Thursday, March 1, 2007

Midday Rebound

Gotta love this volatility. I'm standing pat on my VIX calls and a variety of other put plays going out to August (Aug because I had to escape crazy nearer month volatilaties). The remaining VIX calls I have are at the expense of the house's money after the ones I sold on Tuesday had mostly quintupled and in a few rose by nearly 7 fold. In other words, I can afford to wait and see what happens in these extraordinary market conditions. Remember, this is 2007. There are a lot of newbies out there and I'm not talking on the message boards, or blogs - I'm talking newbies running money at hedge funds who aren't used to things like bear-0-ramas and corrections. This morning's spike in the VIX again is telling me that some guys and perhaps gals with lots of money - maybe too much - are in over their heads with too much leverage. There's a certain growing element of contagion that I'm going to stick around and watch with morbid amusement while hopefully further profiting. Quite frankly, this type of gyrating stuff is the thing that real black Fridays or Mondays are made of.

6 comments:

nate said...

any idea why silver just fell through the floor?

Unknown said...

asset classes across the board are going to be very volatile as funds grapple with volatility and leverage problems. I am still holding a long GLD and SLV positions.. but out of futures for now. will consider a short on gold futures if the price can get below $660.

Bill Luby said...

How long before we hear about the hedge funds that melted down this week -- and the banks that will be left out to dry as a result?

Maybe J.P. Morgan can get buy some of those positions for pennies on the dollar again...

Unknown said...

this morning was just a bit too strange. Amarananth was in a class almost by itself last year because of specialization in nat gas (which is a favorite of mine to traude though I don't do spreads). But in the hedge fund world and stock and index trading.. .leverage is common place. That's where stability comes into question since so these guys will ride things down until the clearing firm pulls the plug.

Bill Luby said...

So...we have more liquidity (which was supposed to explain lower volatility, at least last week)...more leveraged ETF plays (with those ETFs connected instantaneously to almost everything)...more hedge funds trying to pull big performance numbers to attract more money in a crowded field...and we shouldn't expect some more fallout?

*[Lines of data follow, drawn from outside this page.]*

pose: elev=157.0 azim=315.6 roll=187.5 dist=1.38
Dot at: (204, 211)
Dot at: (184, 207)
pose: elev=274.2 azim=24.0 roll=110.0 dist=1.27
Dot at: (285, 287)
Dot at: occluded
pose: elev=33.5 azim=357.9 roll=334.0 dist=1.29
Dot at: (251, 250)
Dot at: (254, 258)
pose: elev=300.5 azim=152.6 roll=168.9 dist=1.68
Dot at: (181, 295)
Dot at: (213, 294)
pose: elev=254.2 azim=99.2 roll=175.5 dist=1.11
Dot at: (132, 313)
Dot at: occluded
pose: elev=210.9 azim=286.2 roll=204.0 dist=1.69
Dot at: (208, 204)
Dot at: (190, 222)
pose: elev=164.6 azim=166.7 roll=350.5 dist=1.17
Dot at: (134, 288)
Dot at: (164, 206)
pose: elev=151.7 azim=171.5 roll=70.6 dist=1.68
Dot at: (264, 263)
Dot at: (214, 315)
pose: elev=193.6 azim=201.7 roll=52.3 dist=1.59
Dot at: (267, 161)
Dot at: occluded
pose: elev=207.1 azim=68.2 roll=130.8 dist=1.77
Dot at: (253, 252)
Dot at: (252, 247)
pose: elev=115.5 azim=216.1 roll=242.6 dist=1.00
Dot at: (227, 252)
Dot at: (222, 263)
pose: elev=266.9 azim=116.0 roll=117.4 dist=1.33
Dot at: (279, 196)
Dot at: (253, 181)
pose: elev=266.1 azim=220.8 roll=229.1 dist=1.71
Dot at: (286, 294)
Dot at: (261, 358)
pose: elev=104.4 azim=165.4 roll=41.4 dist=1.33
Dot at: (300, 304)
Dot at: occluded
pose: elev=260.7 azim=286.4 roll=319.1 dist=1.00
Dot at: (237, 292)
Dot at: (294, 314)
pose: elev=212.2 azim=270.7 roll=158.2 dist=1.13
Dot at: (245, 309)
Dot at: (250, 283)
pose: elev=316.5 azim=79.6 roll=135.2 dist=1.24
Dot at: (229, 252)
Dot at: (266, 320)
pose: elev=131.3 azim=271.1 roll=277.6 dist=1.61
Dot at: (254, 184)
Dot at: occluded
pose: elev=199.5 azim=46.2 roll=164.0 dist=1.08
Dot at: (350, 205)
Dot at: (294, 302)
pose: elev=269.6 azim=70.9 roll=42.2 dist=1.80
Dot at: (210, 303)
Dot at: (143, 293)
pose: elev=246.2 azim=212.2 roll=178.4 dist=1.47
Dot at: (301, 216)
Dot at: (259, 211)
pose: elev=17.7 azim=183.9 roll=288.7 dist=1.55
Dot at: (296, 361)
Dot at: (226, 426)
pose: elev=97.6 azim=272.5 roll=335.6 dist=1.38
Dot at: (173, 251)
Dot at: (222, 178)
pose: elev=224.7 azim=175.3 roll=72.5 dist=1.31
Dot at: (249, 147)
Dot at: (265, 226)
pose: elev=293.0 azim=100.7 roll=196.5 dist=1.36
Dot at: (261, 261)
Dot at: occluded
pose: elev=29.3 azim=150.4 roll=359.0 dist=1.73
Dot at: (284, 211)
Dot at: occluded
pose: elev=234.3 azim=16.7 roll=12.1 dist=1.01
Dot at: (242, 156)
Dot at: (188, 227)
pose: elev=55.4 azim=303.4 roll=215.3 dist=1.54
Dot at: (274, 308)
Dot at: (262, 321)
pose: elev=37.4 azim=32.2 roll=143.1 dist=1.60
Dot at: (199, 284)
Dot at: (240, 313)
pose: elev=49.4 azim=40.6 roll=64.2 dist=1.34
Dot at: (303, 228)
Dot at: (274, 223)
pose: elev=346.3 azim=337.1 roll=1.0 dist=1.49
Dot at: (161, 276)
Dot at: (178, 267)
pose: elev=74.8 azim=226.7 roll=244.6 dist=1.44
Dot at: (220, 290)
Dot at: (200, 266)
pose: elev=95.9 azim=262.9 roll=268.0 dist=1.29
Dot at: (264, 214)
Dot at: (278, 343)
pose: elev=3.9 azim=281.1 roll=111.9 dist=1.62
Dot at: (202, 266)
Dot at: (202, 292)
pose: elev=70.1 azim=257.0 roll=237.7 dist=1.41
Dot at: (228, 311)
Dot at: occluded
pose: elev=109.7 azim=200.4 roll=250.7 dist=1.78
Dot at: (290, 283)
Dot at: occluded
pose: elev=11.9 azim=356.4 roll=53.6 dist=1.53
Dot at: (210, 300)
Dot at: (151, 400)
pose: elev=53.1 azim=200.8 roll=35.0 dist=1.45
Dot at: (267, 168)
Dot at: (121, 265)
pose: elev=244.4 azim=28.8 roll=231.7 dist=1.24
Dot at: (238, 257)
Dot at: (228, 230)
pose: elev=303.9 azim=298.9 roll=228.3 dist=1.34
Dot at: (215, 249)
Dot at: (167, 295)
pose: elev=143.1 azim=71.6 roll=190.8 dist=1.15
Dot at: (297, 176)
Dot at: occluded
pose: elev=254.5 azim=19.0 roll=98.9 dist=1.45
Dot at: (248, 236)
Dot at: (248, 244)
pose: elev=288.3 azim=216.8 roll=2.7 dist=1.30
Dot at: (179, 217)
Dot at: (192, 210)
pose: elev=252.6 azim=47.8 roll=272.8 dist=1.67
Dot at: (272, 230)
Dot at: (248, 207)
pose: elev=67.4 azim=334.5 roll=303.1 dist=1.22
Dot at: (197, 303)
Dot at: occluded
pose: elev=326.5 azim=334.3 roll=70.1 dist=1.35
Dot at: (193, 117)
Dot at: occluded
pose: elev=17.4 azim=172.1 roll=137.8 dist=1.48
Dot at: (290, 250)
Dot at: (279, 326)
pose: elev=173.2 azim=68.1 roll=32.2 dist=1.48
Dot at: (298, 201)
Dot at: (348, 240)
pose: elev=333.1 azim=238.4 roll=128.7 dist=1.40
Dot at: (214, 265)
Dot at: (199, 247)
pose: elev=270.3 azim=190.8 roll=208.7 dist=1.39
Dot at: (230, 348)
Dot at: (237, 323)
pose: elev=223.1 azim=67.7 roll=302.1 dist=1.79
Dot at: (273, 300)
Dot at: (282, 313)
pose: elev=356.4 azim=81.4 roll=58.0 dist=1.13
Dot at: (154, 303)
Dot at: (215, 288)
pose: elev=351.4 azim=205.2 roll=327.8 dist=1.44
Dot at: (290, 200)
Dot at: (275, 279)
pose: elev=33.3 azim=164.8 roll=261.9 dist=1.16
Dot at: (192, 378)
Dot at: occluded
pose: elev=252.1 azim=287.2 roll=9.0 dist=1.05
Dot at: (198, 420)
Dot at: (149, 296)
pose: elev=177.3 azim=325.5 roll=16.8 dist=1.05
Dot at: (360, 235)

I'm thinking that the liquidity, leverage and ETFs (perhaps the increased hedge fund money) should make things more volatile in the event there is a bump or two in the road.

I'm not a conspiracy theorist -- though I sometimes play one in the blogosphere -- but I can't believe there won't be a ripple effect in some of the financial firms. For starters, who was on the wrong side of those April 11 puts and March 15 through 20 calls?

Just thinking out loud...

Unknown said...

Bill, it's interesting that on March 18 VIX calls the open interest remains at about 21k. A few weeks back there was a single large buyer of about 18,000 of them. they seems to hanging in there. November 25 VIX call OI is holding above 60K as well.